当时,东京电视台的路人采访节目《去你家坐坐可以吗》正在路上随机询问路人是否愿意参与节目拍摄,问及这老人时,他害羞地“劝告”记者:“可以啊,不过我家是了不得的地方,不怕吓一跳的话就来吧。”

老人家住东京代代木上原,位于东京的中心,相当于上海的黄浦区,里面住了好些大公司社长。
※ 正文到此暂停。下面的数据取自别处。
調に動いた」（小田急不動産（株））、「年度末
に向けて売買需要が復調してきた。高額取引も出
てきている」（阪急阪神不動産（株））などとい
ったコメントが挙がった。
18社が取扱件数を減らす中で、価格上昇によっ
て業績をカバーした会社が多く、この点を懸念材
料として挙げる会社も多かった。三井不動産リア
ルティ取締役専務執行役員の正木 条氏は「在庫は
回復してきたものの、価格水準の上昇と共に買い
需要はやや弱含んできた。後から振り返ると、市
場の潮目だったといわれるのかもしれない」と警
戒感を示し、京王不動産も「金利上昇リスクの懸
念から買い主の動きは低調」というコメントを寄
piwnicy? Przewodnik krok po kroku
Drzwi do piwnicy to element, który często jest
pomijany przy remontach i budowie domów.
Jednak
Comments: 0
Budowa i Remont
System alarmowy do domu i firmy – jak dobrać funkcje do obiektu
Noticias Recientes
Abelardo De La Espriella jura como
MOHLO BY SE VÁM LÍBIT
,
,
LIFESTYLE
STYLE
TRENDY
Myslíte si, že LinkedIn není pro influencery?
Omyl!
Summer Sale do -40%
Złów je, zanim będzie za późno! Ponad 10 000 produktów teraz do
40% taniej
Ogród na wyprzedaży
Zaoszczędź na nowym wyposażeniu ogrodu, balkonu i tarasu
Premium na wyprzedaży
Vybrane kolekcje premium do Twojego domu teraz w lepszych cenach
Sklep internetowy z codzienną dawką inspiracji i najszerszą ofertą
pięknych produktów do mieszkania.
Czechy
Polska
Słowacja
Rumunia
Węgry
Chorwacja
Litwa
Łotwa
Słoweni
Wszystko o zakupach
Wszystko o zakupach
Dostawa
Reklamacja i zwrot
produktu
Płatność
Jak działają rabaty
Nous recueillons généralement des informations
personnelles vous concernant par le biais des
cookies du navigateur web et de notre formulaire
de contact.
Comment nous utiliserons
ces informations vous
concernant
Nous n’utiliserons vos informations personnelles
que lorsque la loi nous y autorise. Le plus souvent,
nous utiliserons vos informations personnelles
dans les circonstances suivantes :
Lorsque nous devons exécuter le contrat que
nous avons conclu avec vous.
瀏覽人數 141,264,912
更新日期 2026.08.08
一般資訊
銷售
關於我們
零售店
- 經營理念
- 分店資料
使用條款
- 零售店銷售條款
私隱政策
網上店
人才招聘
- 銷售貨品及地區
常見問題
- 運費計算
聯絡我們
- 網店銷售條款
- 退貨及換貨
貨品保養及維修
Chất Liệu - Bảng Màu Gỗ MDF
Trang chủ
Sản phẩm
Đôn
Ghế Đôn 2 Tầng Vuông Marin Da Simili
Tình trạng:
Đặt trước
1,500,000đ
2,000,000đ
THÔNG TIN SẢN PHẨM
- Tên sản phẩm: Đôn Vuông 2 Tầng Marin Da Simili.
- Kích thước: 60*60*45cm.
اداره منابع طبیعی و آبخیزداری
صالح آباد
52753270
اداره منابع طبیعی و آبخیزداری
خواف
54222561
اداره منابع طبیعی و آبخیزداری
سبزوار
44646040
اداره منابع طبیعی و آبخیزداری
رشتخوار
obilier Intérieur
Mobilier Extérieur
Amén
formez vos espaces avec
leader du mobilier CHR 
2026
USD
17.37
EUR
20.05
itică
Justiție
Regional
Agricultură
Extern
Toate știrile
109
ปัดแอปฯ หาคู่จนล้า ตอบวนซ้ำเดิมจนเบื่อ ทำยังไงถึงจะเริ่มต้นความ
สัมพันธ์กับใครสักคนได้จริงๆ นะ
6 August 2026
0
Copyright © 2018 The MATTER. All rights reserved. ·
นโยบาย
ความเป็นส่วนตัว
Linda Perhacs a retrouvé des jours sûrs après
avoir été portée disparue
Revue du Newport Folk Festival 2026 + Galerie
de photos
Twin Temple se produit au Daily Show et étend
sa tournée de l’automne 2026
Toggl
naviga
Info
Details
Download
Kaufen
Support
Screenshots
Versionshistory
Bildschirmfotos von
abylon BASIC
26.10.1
老人穿变形的短袖下露出干柴似的手臂,一副营养不良的样子,和家住豪宅的事实放在一起,总感觉让人有些疑惑。
记者在车上问及老人的家庭情况,老人平淡地说:“老爹20多年前就已经去世了,自己一直靠父亲的遗产过活,每月用5万、6万日元。”并自嘲说自己是“家里蹲”的始祖了。
外面是豪宅,里面是垃圾山

这位老人名叫前田良久,现在70多岁了,独居在东京高档住宅区的一栋传统日式别墅里。

他的家正门前的庭院已经荒芜,巨大又茂密的棕树和月桂树的枝叶长得到处都是,一般人难以穿越。
于是,前田老头领着记者越过后院伸手不见五指的竹林,从后门进入住宅。

后院的走廊里挂了好多把雨伞,前田老头对记者解释说,下雨天,走廊的屋顶还会漏水。

路上,记者不禁感慨,路上如果看到这样的黑咕隆咚的破败建筑,一定会觉得是没有人住的房子呢。
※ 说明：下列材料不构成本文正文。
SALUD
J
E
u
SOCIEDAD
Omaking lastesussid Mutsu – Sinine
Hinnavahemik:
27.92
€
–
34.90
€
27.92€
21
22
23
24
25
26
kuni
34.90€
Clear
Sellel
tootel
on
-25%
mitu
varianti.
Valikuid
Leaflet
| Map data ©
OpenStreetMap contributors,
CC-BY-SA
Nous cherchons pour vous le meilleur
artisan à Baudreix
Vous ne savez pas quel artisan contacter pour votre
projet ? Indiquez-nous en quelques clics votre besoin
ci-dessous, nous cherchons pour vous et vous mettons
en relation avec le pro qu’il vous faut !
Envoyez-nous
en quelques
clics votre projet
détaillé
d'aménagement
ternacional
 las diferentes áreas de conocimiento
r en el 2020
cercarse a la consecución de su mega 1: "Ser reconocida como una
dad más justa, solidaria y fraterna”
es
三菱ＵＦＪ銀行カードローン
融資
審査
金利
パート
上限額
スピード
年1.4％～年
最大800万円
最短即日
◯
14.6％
拉开后门,是更让记者震惊,入口的小室内堆满了杂物和垃圾,再往里走也是一样,几乎没有能让两个人落脚的地方。由于到处都是垃圾,已经很难分辨出哪间是客厅哪间是餐厅。

记者好奇问道:“你平时睡在哪里呢?”

前田从容地演示他如何钻进位于垃圾堆里的被窝,“这样挺有安全感的”,把记者都看笑了。

地面垃圾大部分都是堆成小山的纳豆包装盒,老人表示,纳豆是他每天的食物,因为纳豆便宜有营养。此外,他还吃圆葱,鸡蛋和大蒜。

前田老头指了指放在地上的醋大蒜,表示以前父母常说大蒜能预防感冒,所以他也留下了大蒜佐餐的习惯。

前田开玩笑似的邀请记者尝尝他浸泡的大蒜瓣,吓得记者连连拒绝,生怕食物中毒。不过盛情难却,记者最终还是吃了一颗,并露出奇异的表情,也不知是好吃还是难吃。

老人去水池旁接了一瓢水,浇在头上,给自己降温。老人家里的老式煤气热水器早就坏了,为了省钱,夏天也不开空调,热得不行就用凉水冲头,冬天就随便用毛巾擦擦身体。

记者询问能否借用厕所,前田说:“可以,不过我来给你给接水冲。”原来抽水马桶也坏了,老头平时一般都会去后院竹林里就地解决,卫生纸则是旧电话簿。

前田老头的晚饭很简陋,米饭上放上生圆葱条、纳豆,浇上半熟的鸡蛋,搅和搅和就是一餐。

记者看着满屋满地的纳豆盒子,想着老头大概在父亲死后20多年住在这种黄金地段、价值上亿的豪宅里,餐餐吃着纳豆拌饭,不禁有些哭笑不得。

饭后,老头把纳豆包装盒用水冲干净,就随手往角落一丢。老头用的电饭煲也几乎不会去洗,好在20多年也没有坏,不得不说日本家电质量还是不错的。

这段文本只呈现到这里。